Re: Seerah an-Nabawiyah
Posted: Sat Mar 28, 2026 4:44 pm
by Umar Ali
This is a good one. I face two types of Munkir-e-Hadith, one who are non-muslims and say that the Quran is a book but Hadith is not authentic, and the second who are muslims but don't agree to follow the Hadith. My general response is like this:
For Non-Muslims:
Think of it this way: every law needs a manual.
The Constitution says "freedom of speech," but courts, precedents, and explanations define what that actually means in practice. Similarly, the Quran is the law, and the Hadith is the documented life and explanation of the one appointed to implement it. You wouldn't throw away the operating manual of a complex system, especially one verified and preserved by thousands of scholars over 1400 years, with a rigorous chain of transmission (isnad) that no other civilization has ever replicated.
Muslims who Reject Hadith
Ask them simply:
"Show me how to pray using only the Quran."
They can't. The Quran commands prayer 17+ times, but never once describes it step by step. If they pray, they're already following Hadith. Rejecting Hadith while practicing Islam is a contradiction they're living every single day.
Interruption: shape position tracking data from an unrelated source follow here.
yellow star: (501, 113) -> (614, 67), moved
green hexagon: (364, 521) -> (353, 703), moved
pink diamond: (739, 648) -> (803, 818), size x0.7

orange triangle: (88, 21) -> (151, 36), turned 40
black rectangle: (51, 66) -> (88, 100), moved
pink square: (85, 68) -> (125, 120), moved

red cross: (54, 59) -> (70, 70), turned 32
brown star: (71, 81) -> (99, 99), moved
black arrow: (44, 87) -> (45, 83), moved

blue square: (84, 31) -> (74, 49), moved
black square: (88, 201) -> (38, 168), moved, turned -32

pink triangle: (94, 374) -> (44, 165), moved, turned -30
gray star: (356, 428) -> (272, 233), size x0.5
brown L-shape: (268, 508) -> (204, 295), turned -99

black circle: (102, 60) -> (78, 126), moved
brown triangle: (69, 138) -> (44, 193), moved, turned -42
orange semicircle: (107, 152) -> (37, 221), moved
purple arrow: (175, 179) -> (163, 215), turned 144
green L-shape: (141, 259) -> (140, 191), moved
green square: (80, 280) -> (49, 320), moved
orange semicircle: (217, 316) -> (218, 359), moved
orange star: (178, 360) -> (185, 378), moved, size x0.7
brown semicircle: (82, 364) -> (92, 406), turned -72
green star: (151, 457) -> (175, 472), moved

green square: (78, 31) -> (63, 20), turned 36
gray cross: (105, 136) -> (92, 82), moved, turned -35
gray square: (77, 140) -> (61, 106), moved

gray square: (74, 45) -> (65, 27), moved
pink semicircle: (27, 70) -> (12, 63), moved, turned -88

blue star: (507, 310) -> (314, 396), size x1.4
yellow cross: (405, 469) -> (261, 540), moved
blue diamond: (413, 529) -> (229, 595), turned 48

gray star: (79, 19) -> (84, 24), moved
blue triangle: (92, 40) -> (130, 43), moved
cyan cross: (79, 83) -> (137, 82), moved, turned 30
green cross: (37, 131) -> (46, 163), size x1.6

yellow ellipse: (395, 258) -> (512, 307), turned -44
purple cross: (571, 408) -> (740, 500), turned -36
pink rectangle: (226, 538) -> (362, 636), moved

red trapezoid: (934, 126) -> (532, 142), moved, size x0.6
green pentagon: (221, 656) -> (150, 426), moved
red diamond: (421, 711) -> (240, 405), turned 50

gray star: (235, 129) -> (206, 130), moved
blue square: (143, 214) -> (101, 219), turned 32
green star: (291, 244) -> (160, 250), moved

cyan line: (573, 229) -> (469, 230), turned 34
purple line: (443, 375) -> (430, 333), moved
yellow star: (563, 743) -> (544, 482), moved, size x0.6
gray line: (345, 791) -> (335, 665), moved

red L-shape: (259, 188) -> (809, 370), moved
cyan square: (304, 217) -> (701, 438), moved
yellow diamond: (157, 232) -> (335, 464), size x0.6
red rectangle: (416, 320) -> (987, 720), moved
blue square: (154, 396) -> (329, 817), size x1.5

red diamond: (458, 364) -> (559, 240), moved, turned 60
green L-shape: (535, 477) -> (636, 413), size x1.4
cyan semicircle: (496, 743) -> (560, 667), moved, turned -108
Also, the Quran itself says:
"Whatever the Messenger gives you, take it" - Surah Al-Hashr 59:7
Rejecting Hadith is, by the Quran's own words, rejecting a Quranic command.
Re: Seerah an-Nabawiyah
Posted: Mon Mar 30, 2026 6:41 pm
by Huzaifa Nadeem
I’ve always found the preservation of Hadith literature remarkable. The way scholars have taken care of each and every aspect of it is commendable.
The chain of narrations, detailed biographies of each narrator and not to mention how strict the scholars were about those narrators and everything else. It is clear for anyone who looks into that it is one of the most rigorously preserved historical traditions.
Muslim or Non-Muslim only the ignorant deny it
Also,
It is interesting how Orientalists have double standards in this regard as well. We see extreme skepticism towards Islamic sources from them. Yet the histories of Alexander the Great are accepted even though written centuries later.